WASHINGTON (AP) — Regulators on Friday shut down two small banks in Virginia and South Carolina, boosting to 60 the number of U.S. bank failures this year.
The pace of closures has slowed, however, as the economy has stabilized and banks work their way through the bad debt accumulated in the Great Recession. By this time last year, regulators had shuttered 108 banks.
The Federal Deposit Insurance Corp. seized Virginia Business Bank, with one branch in Richmond, Va., $95.8 million in assets and $85 million in deposits, and BankMeridian, based in Columbia, S.C., with three branches, $239.8 million in assets and $215.5 million in deposits.
Xenith Bank, also based in Richmond, agreed to assume the assets and deposits of Virginia Business Bank. South Carolina Bank and Trust, based in Orangeburg, S.C., is assuming the assets and deposits of BankMeridian.
In addition, the FDIC and SCBT agreed to share losses on $179 million of BankMeridian's assets.
The failure of Virginia Business Bank is expected to cost the deposit insurance fund $17.3 million.
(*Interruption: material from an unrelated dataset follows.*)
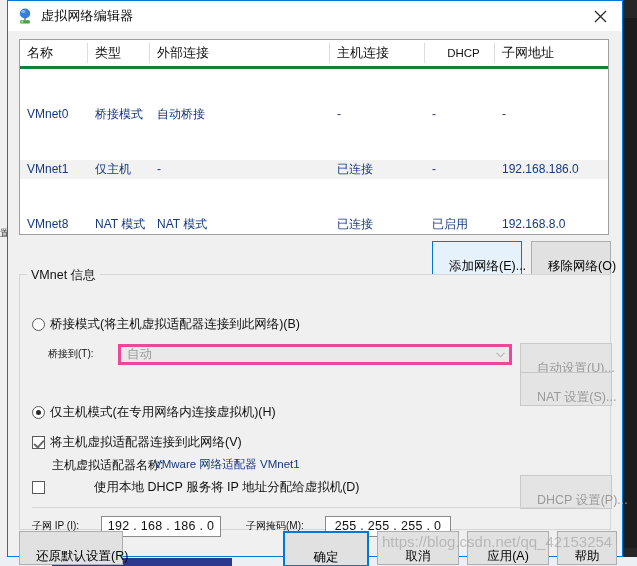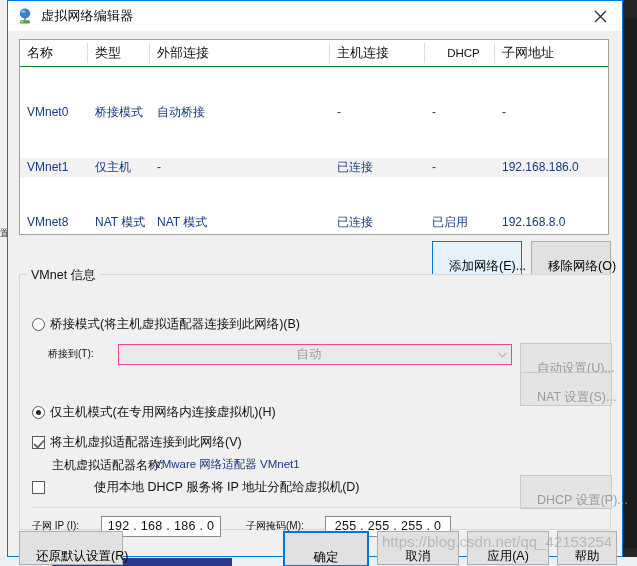"名称" .lv-header { border-bottom: 1px solid #15803d -> 3px solid #15803d }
That of BankMeridian is expected to cost $65.4 million.
The pace of bank failures has slowed this year as lenders work their way through piles of bad debt. A slow, but improving U.S. economy also has helped stem the number of bank casualties.
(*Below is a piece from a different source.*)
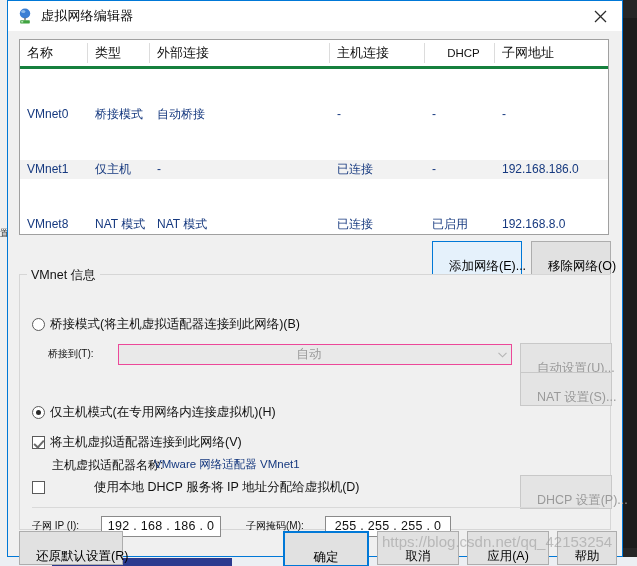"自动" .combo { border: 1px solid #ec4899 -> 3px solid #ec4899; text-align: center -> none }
In all of 2010 regulators seized 157 banks, the most in a year since the savings-and-loan crisis two decades ago. The FDIC has said 2010 likely marked the peak for bank failures from the Great Recession.
There were 140 bank failures in 2009, costing the insurance fund about $36 billion. The failures last year cost around $21 billion, a lower price tag because the banks involved were smaller on average. Twenty-five banks failed in 2008, the year the financial crisis struck with force; only three were closed in 2007.
From 2008 through 2010, bank failures cost the fund $76.8 billion. The deposit insurance fund fell into the red in 2009. With failures slowing, the FDIC's deficit narrowed in the first quarter of this year; it stood at about $1 billion as of March 31.
Depositors' money — insured up to $250,000 per account — is not at risk, with the FDIC backed by the government. That insurance cap was made permanent in the financial overhaul law enacted last July.